Monday, January 17, 2011

What's Your Attendance Policy?

As I have admitted before, I was not the best undergraduate student. I routinely didn't go to class. I can count on one hand the number of courses where I attended every class. Most of them were taught by the same teacher. She was an adjunct, and she taught some of the most thankless courses. Our first course with her was Technical Writing. And yet, we all attended every class, did every assignment, and were usually lined up around the corner to see her during her office hours. I don't remember if she had an attendance policy in her syllabus (she probably did), but it wasn't for fear of punishment that we did or did not attend her class. We wanted to be there, and we saw the utility of attending her classes. 

Another instructor (another adjunct) that I vividly remember also got me to attend every class. But it was because there was a severe penalty built into the syllabus if you missed even one class. We hated it. Everyone in the class resented the fact that we were being "forced," through threat of punishment, to attend the class. We would sit through his long lectures and plod through his boring exercises wondering why it was we absolutely needed to be there. It didn't help that it was Editing at 8:30 on Friday mornings, but if our Technical Writing teacher had been the instructor, we would have been there, no matter what.

This is the problem I have with attendance policies; it gives students the wrong incentive to attend class. if I am doing my job as an instructor, students will understand the utility of my class, enjoy (or at least appreciate) the learning process, and willingly attend. If a student at this level doesn't yet understand that attendance matters, then docking them a few grades won't help; if anything, they'll end up resenting you, your class, and your policy.

A number of my students have told me about the zero tolerance policy their high schools have developed in regards to attendance; if you miss a day for any reason not deemed acceptable, you get detention or suspension. Most of the time, however, those students who are "forced" to go to school are disruptive or don't bother doing the work required of them. No amount of punishment seems to change their attitude towards school and schooling; they see it as a waste of their time. I want to make sure that my students don't think that I am wasting their time.

That's not to say that there isn't a stick that goes along with the carrot. The students learn very quickly that every day we do a variety of activities in class that directly relates to their upcoming (or in progress) essay assignment. All of these activities count in their final grade. For me, the incentive isn't that they lose marks by not being in class, but that they miss out on important practice and preparation for major assignments. Doing well in my class isn't about just attending, it's about actively participating and working on what we focusing on that day. I have a number of students who show up and either sleep or just stare at me during class. The quality of their writing has not improved. 

I want to be more like my Technical Writing instructor than my Editing instructor; I want students to want to attend my class, not feel that they have to attend but are wasting their time in doing so. 


  1. I only have attendance policies in classes where other students' learning is affected by an absence. An example is my First Year Seminar class where there's a lot of discussion and team work for their projects done in class. In my physics classes, I do happen to have a quiz every day but I've had lots of students get up and leave after the quiz. It's their tuition, so I don't usually say anything.

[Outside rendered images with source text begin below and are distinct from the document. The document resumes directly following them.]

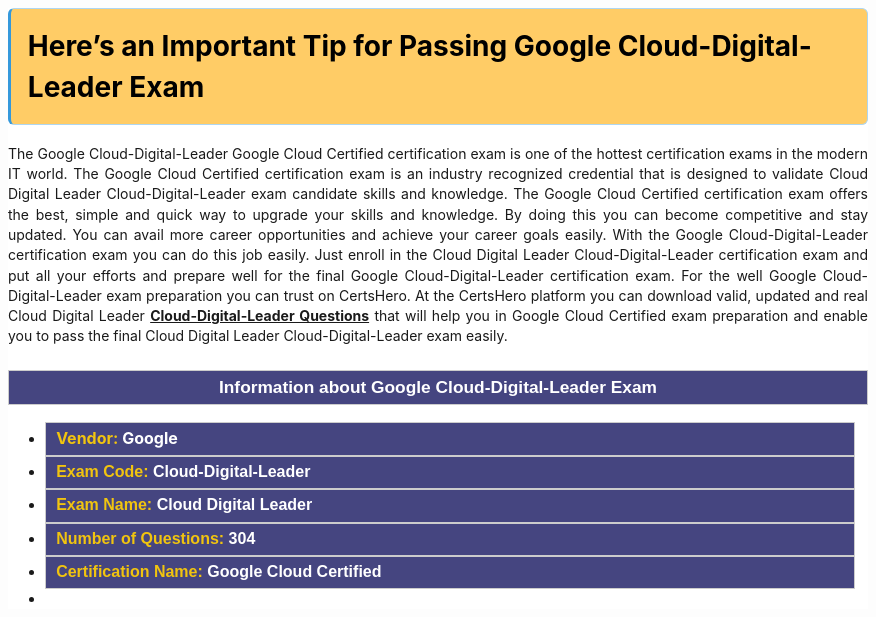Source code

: <h1><strong><span style="display:block; color:#000000; background:#ffcc66; border: 0.5px solid #AED6F1 ; border-left: 3px solid #3498DB; padding: .6em; border-radius: 6px;">Here’s an Important Tip for Passing Google Cloud-Digital-Leader Exam</span></strong></h1>

<p style="text-align: justify;">The Google Cloud-Digital-Leader Google Cloud Certified certification exam is one of the hottest certification exams in the modern IT world. The Google Cloud Certified certification exam is an industry recognized credential that is designed to validate Cloud Digital Leader Cloud-Digital-Leader exam candidate skills and knowledge. The Google Cloud Certified certification exam offers the best, simple and quick way to upgrade your skills and knowledge. By doing this you can become competitive and stay updated. You can avail more career opportunities and achieve your career goals easily. With the Google Cloud-Digital-Leader certification exam you can do this job easily. Just enroll in the Cloud Digital Leader Cloud-Digital-Leader certification exam and put all your efforts and prepare well for the final Google Cloud-Digital-Leader certification exam. For the well Google Cloud-Digital-Leader exam preparation you can trust on CertsHero. At the CertsHero platform you can download valid, updated and real Cloud Digital Leader <a href="https://www.certshero.com/google/cloud-digital-leader"><strong>Cloud-Digital-Leader Questions</strong></a> that will help you in Google Cloud Certified exam preparation and enable you to pass the final Cloud Digital Leader Cloud-Digital-Leader exam easily.</p>

<h3 style="background: #454580; border: 1px solid rgb(204, 204, 204); padding: 5px 10px; text-align: center;"><span style="color:#ffffff;"><span style="font-size:11pt"><span style="line-height:normal"><span style="font-family:Calibri,sans-serif"><b><span style="font-size:13.0pt"><span cambria="">Information about Google Cloud-Digital-Leader Exam</span></span></b></span></span></span></span></h3>

<ul>
	<li style="margin:0cm 10pt">
	<div style="background:#454580; border: 1px solid rgb(204, 204, 204); padding: 5px 10px; text-align: justify;"><span style="font-size:11pt"><span style="line-height:normal"><span style="tab-stops:list 36.0pt"><span style="font-fam ily:Calibri,sans-serif"><b><span style="font-size:12.0pt"><span new="" roman="" style="font-family:" times=""><span style="color:#f1c40f;">Vendor:</span> <span style="color:#ffffff;">Google</span></span></span></b></span></span></span></span></div>
	</li>
	<li style="margin:0cm 10pt">
	<div style="background: #454580; border: 1px solid rgb(204, 204, 204); padding: 5px 10px; text-align: justify;"><span style="font-size:11pt"><span style="line-height:normal"><span style="tab-stops:list 36.0pt"><span style="font-family:Calibri,sans-serif"><b><span style="font-size:12.0pt"><span new="" roman="" style="font-family:" times=""><span style="color:#f1c40f;">Exam Code:</span> <span style="color:#ffffff;">Cloud-Digital-Leader</span></span></span></b></span></span></span></span></div>
	</li>
	<li style="margin:0cm 10pt">
	<div style="background: #454580; border: 1px solid rgb(204, 204, 204); padding: 5px 10px; text-align: justify;"><span style="font-size:11pt"><span style="line-height:normal"><span style="tab-stops:list 36.0pt"><span style="font-family:Calibri,sans-serif"><b><span style="font-size:12.0pt"><span new="" roman="" style="font-family:" times=""><span style="color:#f1c40f;">Exam Name:</span> <span style="color:#ffffff;">Cloud Digital Leader</span></span></span></b></span></span></span></span></div>
	</li>
	<li style="margin:0cm 10pt">
	<div style="background: #454580; border: 1px solid rgb(204, 204, 204); padding: 5px 10px;"><span style="font-size:11pt"><span style="line-height:normal"><span style="tab-stops:list 36.0pt"><span style="font-family:Calibri,sans-serif"><b><span style="font-size:12.0pt"><span new="" roman="" style="font-family:" times=""><span style="color:#f1c40f;">Number of Questions: </span><span style="color:#ffffff;">304</span></span></span></b></span></span></span></span></div>
	</li>
	<li style="margin:0cm 10pt">
	<div style="background: #454580; border: 1px solid rgb(204, 204, 204); padding: 5px 10px; text-align: justify;"><span style="font-size:11pt"><span style="line-height:normal"><span style="tab-stops:list 36.0pt"><span style="font-family:Calibri,sans-serif"><b><span style="font-size:12.0pt"><span new="" roman="" style="font-family:" times=""><span style="color:#f1c40f;">Certification Name:</span> <span style="color:#ffffff;">Google Cloud Certified</span></span></span></b></span></span></span></span></div>
	</li>
	<li style="margin:0cm 10pt">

    One time, though, I was able to show the students a graph of their performance on a recent exam versus their attendance. Needless to say there was quite a strong correlation to be seen. I don't think it actually changed the attendance rate but I didn't get as many excuses after that for poor performances.

    I do have some colleagues who take attendance as a matter of course in all their classes. I think they are most often thought of as you thought of your Editing professor.

  2. Hear Hear. I used to make it clear at the beginning of the course that I didn't care if they attended but that I designed the content of the lectures and seminars so that it would help them learn and do well. I also said that if they didn't attend, I wasn't going to replicate class content in office hours but that if they attended regularly and had problems, I'd spend as long as it took helping them.

    I have also kicked students out of a seminar class for not coming prepared. I had designed the reading and discussion so that students would be sharing what they'd read with other students who had read something different and thus they'd all cover more material. About half the class hadn't done their reading and I told them that their time would be better spent in the library reading what they should have read before class, and the students who had done the work could have better discussions amongst themselves.

    They didn't believe me but I made them leave. As I recall, students came prepared after that.

    I guess that means while I see Andy R's point about attendance that affects other students learning, I'm not sure that having unprepared students in a discussion seminar is helping the prepared students. I'm not a fan of encouraging free-riding.

  3. I agree with JoVE that free-riding students are a drain on the class. I, too, have kicked students out for not being prepared but I'd love to have a few more carrots in my arsenal than that stick.